### YOUR INSTRUCTIONS
Lines in the entries below where the word "であれば自分は" shows up should each be copied.

Source records

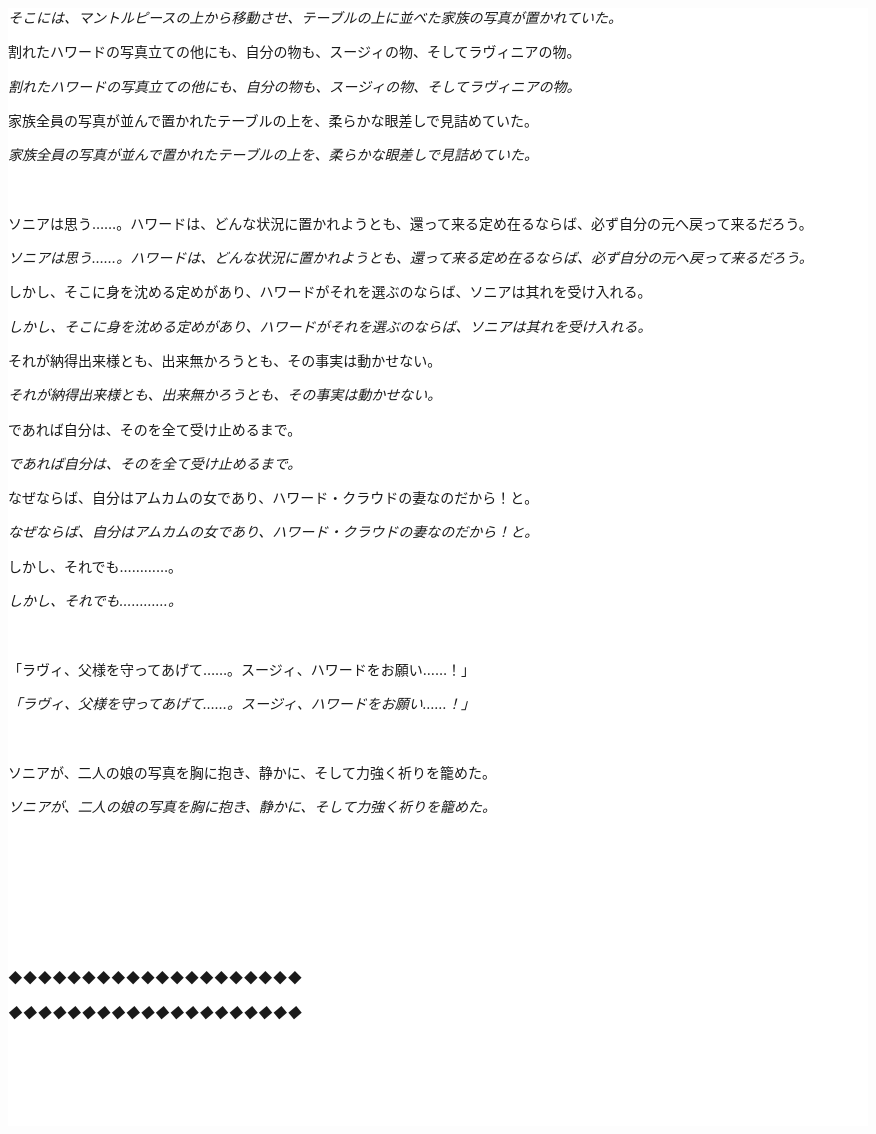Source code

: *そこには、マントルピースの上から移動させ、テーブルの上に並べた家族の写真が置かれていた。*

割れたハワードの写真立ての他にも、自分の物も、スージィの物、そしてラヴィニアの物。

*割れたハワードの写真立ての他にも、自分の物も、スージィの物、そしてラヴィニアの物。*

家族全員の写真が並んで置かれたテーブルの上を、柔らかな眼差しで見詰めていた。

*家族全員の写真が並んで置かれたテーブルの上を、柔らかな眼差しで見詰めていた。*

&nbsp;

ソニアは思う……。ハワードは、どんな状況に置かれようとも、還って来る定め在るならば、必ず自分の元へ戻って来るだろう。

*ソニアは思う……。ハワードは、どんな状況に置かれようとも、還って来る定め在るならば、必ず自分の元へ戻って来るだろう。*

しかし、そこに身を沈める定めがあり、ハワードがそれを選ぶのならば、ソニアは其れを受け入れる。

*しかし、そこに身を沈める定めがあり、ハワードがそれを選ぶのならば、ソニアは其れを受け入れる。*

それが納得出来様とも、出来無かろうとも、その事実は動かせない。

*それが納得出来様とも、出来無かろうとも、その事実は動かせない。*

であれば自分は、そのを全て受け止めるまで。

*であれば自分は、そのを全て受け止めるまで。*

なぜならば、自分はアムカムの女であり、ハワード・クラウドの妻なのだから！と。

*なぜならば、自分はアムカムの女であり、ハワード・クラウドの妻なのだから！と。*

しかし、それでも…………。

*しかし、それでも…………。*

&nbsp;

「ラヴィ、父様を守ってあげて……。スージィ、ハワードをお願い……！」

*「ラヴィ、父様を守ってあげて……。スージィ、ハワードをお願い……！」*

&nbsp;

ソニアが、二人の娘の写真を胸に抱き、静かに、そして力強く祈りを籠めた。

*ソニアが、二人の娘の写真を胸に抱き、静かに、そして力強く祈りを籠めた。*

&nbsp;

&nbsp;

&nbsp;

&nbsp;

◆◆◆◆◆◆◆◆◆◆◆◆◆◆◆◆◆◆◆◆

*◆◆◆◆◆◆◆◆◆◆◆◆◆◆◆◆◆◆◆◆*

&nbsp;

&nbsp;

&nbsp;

### OUTPUT FOR THIS EXERCISE
であれば自分は、そのを全て受け止めるまで。
*であれば自分は、そのを全て受け止めるまで。*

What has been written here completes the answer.